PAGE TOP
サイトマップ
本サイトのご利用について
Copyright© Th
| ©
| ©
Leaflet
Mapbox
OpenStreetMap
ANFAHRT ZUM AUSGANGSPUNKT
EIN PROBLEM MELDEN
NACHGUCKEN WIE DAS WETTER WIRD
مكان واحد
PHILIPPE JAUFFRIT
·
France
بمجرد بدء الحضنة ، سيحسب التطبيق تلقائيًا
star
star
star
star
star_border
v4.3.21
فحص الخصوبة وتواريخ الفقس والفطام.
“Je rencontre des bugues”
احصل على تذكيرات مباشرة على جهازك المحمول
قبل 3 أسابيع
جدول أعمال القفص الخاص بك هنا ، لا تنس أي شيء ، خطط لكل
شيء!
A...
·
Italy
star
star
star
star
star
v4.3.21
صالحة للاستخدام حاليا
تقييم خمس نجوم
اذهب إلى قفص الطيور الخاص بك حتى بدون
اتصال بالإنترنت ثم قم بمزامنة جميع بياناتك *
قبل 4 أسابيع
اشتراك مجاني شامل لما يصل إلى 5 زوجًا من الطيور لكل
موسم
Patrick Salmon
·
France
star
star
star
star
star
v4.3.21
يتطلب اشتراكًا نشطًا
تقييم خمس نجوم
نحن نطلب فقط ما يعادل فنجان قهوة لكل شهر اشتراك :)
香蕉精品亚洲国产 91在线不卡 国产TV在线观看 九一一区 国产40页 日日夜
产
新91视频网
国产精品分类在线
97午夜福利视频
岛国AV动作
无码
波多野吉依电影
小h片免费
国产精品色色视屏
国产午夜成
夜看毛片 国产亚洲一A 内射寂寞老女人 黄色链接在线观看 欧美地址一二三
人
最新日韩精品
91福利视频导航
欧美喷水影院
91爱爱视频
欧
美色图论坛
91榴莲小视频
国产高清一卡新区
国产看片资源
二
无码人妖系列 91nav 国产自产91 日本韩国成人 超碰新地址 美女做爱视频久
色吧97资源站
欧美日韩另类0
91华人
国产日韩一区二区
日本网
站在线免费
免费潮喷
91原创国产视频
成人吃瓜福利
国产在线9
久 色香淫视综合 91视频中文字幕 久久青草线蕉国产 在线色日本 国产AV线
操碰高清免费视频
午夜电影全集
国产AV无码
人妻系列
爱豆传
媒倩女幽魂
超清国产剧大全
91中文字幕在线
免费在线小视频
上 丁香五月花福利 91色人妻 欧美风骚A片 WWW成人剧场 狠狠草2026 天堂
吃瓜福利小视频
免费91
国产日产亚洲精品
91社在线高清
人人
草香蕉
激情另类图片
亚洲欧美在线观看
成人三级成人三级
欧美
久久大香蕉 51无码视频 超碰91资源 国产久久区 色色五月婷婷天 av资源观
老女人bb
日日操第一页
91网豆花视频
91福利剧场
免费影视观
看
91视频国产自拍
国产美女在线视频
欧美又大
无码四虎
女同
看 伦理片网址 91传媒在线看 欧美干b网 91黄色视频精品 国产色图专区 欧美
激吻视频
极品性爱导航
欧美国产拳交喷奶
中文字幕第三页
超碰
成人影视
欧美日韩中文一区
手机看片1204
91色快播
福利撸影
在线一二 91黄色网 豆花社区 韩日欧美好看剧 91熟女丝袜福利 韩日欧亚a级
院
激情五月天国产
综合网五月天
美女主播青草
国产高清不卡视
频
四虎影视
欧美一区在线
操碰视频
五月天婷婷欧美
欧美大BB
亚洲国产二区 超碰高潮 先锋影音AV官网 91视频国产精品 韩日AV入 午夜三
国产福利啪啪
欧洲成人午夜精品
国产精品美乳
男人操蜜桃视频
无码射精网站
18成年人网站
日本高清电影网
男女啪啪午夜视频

--

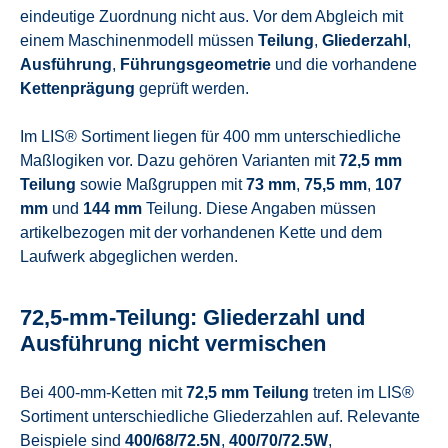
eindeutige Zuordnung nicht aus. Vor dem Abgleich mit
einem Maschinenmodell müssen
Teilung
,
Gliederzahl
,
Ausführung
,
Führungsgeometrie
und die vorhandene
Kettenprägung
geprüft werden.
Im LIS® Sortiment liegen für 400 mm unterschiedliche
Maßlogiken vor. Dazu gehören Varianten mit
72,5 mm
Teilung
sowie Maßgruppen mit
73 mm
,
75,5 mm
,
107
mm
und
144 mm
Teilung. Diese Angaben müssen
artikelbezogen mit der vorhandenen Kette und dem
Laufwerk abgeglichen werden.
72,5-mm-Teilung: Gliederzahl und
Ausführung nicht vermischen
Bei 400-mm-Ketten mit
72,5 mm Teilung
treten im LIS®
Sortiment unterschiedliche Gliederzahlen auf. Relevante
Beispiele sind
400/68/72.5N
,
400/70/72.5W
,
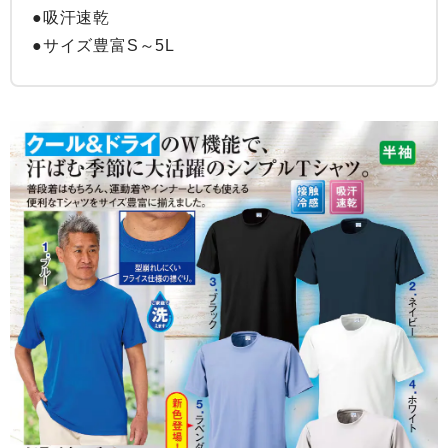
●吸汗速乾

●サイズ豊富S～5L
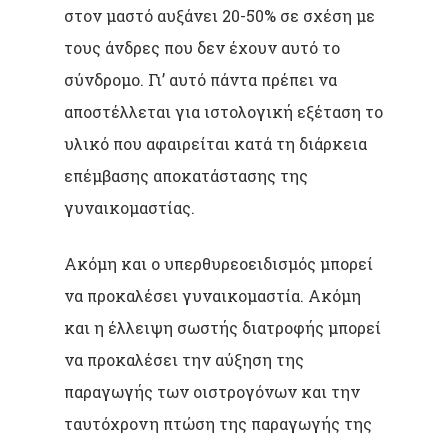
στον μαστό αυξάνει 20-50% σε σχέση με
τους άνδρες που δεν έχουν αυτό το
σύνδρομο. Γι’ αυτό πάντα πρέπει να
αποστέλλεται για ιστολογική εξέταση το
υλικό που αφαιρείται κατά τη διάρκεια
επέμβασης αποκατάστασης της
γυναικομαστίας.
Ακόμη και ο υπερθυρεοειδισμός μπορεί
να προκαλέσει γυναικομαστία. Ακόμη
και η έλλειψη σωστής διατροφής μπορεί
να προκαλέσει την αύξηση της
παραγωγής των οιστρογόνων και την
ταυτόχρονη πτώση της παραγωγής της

What you should do ▸
When the word "werden" appears in a line of the listing, pull that line out.

Solution below ▸
geprüft werden.
Laufwerk abgeglichen werden.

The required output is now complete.